I’m trying to compile pytorch_scatter to run the Hunyuan3D node in ComfyUI on Windows, targeting my NVIDIA RTX 5070 (Blackwell, sm_120). Despite multiple attempts, I keep hitting a std ambiguous symbol error in compiled_autograd.h:1134 during nvcc compilation, and I’m stuck. I need to get this working ASAP and want to know if/when a compatible version of pytorch_scatter will be available for my setup, or if there’s a workaround to resolve this issue. Below are full details of my setup, goal, errors, and attempted solutions.
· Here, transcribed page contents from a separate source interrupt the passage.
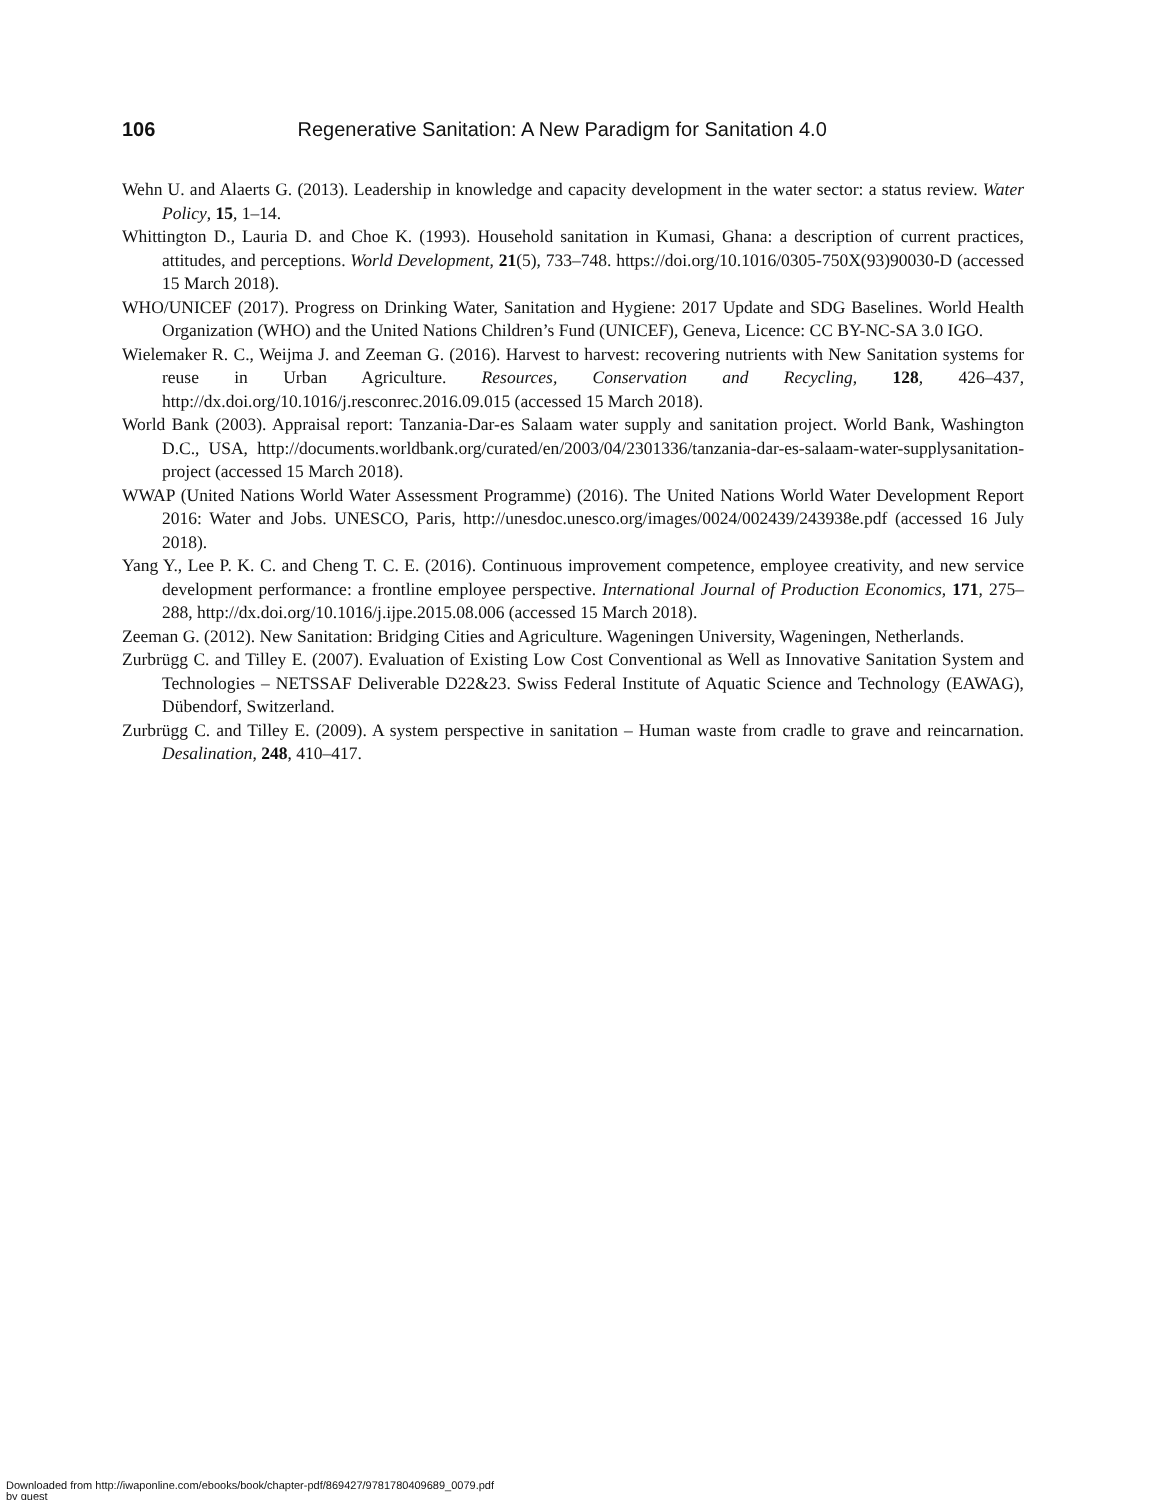106 Regenerative Sanitation: A New Paradigm for Sanitation 4.0
Wehn U. and Alaerts G. (2013). Leadership in knowledge and capacity development in the water sector: a status review. Water Policy, 15, 1–14.
Whittington D., Lauria D. and Choe K. (1993). Household sanitation in Kumasi, Ghana: a description of current practices, attitudes, and perceptions. World Development, 21(5), 733–748. https://doi.org/10.1016/0305-750X(93)90030-D (accessed 15 March 2018).
WHO/UNICEF (2017). Progress on Drinking Water, Sanitation and Hygiene: 2017 Update and SDG Baselines. World Health Organization (WHO) and the United Nations Children’s Fund (UNICEF), Geneva, Licence: CC BY-NC-SA 3.0 IGO.
Wielemaker R. C., Weijma J. and Zeeman G. (2016). Harvest to harvest: recovering nutrients with New Sanitation systems for reuse in Urban Agriculture. Resources, Conservation and Recycling, 128, 426–437, http://dx.doi.org/10.1016/j.resconrec.2016.09.015 (accessed 15 March 2018).
World Bank (2003). Appraisal report: Tanzania-Dar-es Salaam water supply and sanitation project. World Bank, Washington D.C., USA, http://documents.worldbank.org/curated/en/2003/04/2301336/tanzania-dar-es-salaam-water-supplysanitation-project (accessed 15 March 2018).
WWAP (United Nations World Water Assessment Programme) (2016). The United Nations World Water Development Report 2016: Water and Jobs. UNESCO, Paris, http://unesdoc.unesco.org/images/0024/002439/243938e.pdf (accessed 16 July 2018).
Yang Y., Lee P. K. C. and Cheng T. C. E. (2016). Continuous improvement competence, employee creativity, and new service development performance: a frontline employee perspective. International Journal of Production Economics, 171, 275–288, http://dx.doi.org/10.1016/j.ijpe.2015.08.006 (accessed 15 March 2018).
Zeeman G. (2012). New Sanitation: Bridging Cities and Agriculture. Wageningen University, Wageningen, Netherlands.
Zurbrügg C. and Tilley E. (2007). Evaluation of Existing Low Cost Conventional as Well as Innovative Sanitation System and Technologies – NETSSAF Deliverable D22&23. Swiss Federal Institute of Aquatic Science and Technology (EAWAG), Dübendorf, Switzerland.
Zurbrügg C. and Tilley E. (2009). A system perspective in sanitation – Human waste from cradle to grave and reincarnation. Desalination, 248, 410–417.
Downloaded from http://iwaponline.com/ebooks/book/chapter-pdf/869427/9781780409689_0079.pdf
by guest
Any help or suggestions would be greatly appreciated.
System Specifications
- OS: Windows 10
- GPUs:
- NVIDIA GeForce RTX 5070 (12GB VRAM, sm_120, Blackwell architecture)
- NVIDIA GeForce RTX 3060 Ti (8GB VRAM, sm_86, Ampere architecture)
- Driver: NVIDIA 580.97 (CUDA 13.0 support)
- CUDA Toolkit: 12.8 (verified via nvcc --version)
- Python: 3.10 (in E:\COMFY\ComfyUI\venv)
- PyTorch: Nightly 2.9.0.dev20250828+cu128
- Build Tools: Visual Studio 2022 Build Tools (MSVC 14.44.35207), Windows 10 SDK (10.0.26100.0)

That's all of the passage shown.